-- Task details --
Reproduce the data from its beginning through the line containing "rechtmäßig waren. Dies könnte zu", replacing "MANIOBRA PELIGROSA" with "MANIOBRA RIESGOSA" and leaving everything else unchanged.

-- Opening Marker --

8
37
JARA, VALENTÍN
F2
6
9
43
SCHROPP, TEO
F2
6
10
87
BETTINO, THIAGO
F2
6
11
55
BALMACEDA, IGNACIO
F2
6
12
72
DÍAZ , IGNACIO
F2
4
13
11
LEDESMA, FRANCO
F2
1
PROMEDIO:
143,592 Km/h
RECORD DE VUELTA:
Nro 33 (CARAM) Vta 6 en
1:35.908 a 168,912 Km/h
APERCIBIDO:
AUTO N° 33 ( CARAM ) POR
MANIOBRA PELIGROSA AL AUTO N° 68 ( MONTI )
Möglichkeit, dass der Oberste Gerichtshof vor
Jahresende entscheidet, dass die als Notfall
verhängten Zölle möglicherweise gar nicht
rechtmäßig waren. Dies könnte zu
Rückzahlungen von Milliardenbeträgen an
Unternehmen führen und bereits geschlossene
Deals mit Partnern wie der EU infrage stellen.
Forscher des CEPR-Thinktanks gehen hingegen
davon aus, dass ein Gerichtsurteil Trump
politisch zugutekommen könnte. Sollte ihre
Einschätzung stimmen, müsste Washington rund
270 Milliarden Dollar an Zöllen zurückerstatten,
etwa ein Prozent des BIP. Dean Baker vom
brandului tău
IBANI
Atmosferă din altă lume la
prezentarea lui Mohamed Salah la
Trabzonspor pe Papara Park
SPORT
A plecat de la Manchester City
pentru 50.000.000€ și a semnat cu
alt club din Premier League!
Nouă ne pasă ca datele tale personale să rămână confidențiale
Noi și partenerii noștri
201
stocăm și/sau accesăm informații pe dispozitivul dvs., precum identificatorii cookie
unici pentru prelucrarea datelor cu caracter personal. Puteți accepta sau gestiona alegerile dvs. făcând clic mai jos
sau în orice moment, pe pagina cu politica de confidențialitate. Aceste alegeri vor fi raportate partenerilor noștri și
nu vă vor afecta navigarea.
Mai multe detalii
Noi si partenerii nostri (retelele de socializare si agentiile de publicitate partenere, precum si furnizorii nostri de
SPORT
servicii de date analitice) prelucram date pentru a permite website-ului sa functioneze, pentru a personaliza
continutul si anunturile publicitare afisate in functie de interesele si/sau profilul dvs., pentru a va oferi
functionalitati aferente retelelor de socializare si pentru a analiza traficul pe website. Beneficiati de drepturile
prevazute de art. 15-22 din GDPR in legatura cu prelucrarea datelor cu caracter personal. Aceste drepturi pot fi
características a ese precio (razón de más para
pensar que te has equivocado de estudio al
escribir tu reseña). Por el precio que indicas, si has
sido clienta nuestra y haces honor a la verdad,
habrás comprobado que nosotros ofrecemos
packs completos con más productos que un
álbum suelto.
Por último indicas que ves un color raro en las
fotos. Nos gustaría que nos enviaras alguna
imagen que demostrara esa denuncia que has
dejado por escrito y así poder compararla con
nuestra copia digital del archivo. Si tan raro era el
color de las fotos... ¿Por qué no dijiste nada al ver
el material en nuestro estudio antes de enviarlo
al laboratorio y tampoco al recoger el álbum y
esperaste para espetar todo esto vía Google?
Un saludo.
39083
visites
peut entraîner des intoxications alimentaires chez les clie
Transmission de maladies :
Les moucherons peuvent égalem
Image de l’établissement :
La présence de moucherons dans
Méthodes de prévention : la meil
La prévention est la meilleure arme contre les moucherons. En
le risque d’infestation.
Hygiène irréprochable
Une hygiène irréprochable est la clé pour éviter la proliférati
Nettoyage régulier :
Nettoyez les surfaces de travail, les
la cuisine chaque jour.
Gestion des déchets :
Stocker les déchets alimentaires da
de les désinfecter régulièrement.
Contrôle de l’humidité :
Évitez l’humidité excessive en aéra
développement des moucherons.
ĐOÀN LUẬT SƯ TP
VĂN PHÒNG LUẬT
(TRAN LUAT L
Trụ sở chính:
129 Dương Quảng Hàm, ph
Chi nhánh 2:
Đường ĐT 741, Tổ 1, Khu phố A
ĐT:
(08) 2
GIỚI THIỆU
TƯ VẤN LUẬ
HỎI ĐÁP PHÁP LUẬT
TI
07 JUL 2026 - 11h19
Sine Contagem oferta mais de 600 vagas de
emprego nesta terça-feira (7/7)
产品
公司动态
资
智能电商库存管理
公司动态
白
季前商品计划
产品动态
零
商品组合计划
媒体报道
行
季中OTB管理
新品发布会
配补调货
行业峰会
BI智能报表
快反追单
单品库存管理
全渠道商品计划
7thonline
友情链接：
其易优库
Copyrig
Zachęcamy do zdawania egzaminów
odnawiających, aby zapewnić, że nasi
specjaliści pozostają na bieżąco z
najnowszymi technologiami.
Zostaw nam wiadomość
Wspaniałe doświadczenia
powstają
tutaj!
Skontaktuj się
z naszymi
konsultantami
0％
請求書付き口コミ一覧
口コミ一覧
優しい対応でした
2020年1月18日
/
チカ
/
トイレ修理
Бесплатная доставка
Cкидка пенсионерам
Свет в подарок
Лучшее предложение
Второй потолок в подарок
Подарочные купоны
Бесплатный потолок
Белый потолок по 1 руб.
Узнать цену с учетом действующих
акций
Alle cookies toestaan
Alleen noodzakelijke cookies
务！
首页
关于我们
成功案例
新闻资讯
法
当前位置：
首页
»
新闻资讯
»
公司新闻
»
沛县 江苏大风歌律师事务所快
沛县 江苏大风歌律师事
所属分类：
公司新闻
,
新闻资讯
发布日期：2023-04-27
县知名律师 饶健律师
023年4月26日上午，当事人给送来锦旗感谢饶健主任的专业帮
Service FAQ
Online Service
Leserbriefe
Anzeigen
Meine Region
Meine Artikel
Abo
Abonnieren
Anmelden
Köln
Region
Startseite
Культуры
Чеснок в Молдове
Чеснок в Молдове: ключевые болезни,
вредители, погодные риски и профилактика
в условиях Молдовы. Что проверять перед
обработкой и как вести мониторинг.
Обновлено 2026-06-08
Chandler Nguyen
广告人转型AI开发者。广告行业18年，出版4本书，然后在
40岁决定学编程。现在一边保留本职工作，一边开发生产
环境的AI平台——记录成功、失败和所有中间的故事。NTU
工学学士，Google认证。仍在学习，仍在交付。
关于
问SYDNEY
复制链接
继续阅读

-- Closing Marker --

-- Result of this task --
8
37
JARA, VALENTÍN
F2
6
9
43
SCHROPP, TEO
F2
6
10
87
BETTINO, THIAGO
F2
6
11
55
BALMACEDA, IGNACIO
F2
6
12
72
DÍAZ , IGNACIO
F2
4
13
11
LEDESMA, FRANCO
F2
1
PROMEDIO:
143,592 Km/h
RECORD DE VUELTA:
Nro 33 (CARAM) Vta 6 en
1:35.908 a 168,912 Km/h
APERCIBIDO:
AUTO N° 33 ( CARAM ) POR
MANIOBRA RIESGOSA AL AUTO N° 68 ( MONTI )
Möglichkeit, dass der Oberste Gerichtshof vor
Jahresende entscheidet, dass die als Notfall
verhängten Zölle möglicherweise gar nicht
rechtmäßig waren. Dies könnte zu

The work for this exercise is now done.